*** Data excerpts Section Begins ***

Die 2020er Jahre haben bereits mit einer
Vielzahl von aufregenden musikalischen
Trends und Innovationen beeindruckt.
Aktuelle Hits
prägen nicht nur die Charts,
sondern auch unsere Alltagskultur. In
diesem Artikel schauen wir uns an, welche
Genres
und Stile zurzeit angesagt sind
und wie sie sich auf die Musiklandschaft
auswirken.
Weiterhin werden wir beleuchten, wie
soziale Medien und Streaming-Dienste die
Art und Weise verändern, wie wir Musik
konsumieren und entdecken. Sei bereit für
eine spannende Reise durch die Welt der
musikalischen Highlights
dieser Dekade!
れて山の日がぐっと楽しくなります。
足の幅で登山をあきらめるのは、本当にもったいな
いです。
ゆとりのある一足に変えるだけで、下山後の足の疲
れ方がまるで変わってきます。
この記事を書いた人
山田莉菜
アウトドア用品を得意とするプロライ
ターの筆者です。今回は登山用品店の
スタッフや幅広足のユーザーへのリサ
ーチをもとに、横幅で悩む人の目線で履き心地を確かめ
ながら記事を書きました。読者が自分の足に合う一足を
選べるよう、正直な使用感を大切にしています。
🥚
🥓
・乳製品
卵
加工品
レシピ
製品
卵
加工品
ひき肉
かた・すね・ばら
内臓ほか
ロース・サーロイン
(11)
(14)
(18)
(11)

*** Data excerpts Section Ends ***

**Assignment**
Set the data above down again in full, exactly as it reads.

**Solution below**
Die 2020er Jahre haben bereits mit einer
Vielzahl von aufregenden musikalischen
Trends und Innovationen beeindruckt.
Aktuelle Hits
prägen nicht nur die Charts,
sondern auch unsere Alltagskultur. In
diesem Artikel schauen wir uns an, welche
Genres
und Stile zurzeit angesagt sind
und wie sie sich auf die Musiklandschaft
auswirken.
Weiterhin werden wir beleuchten, wie
soziale Medien und Streaming-Dienste die
Art und Weise verändern, wie wir Musik
konsumieren und entdecken. Sei bereit für
eine spannende Reise durch die Welt der
musikalischen Highlights
dieser Dekade!
れて山の日がぐっと楽しくなります。
足の幅で登山をあきらめるのは、本当にもったいな
いです。
ゆとりのある一足に変えるだけで、下山後の足の疲
れ方がまるで変わってきます。
この記事を書いた人
山田莉菜
アウトドア用品を得意とするプロライ
ターの筆者です。今回は登山用品店の
スタッフや幅広足のユーザーへのリサ
ーチをもとに、横幅で悩む人の目線で履き心地を確かめ
ながら記事を書きました。読者が自分の足に合う一足を
選べるよう、正直な使用感を大切にしています。
🥚
🥓
・乳製品
卵
加工品
レシピ
製品
卵
加工品
ひき肉
かた・すね・ばら
内臓ほか
ロース・サーロイン
(11)
(14)
(18)
(11)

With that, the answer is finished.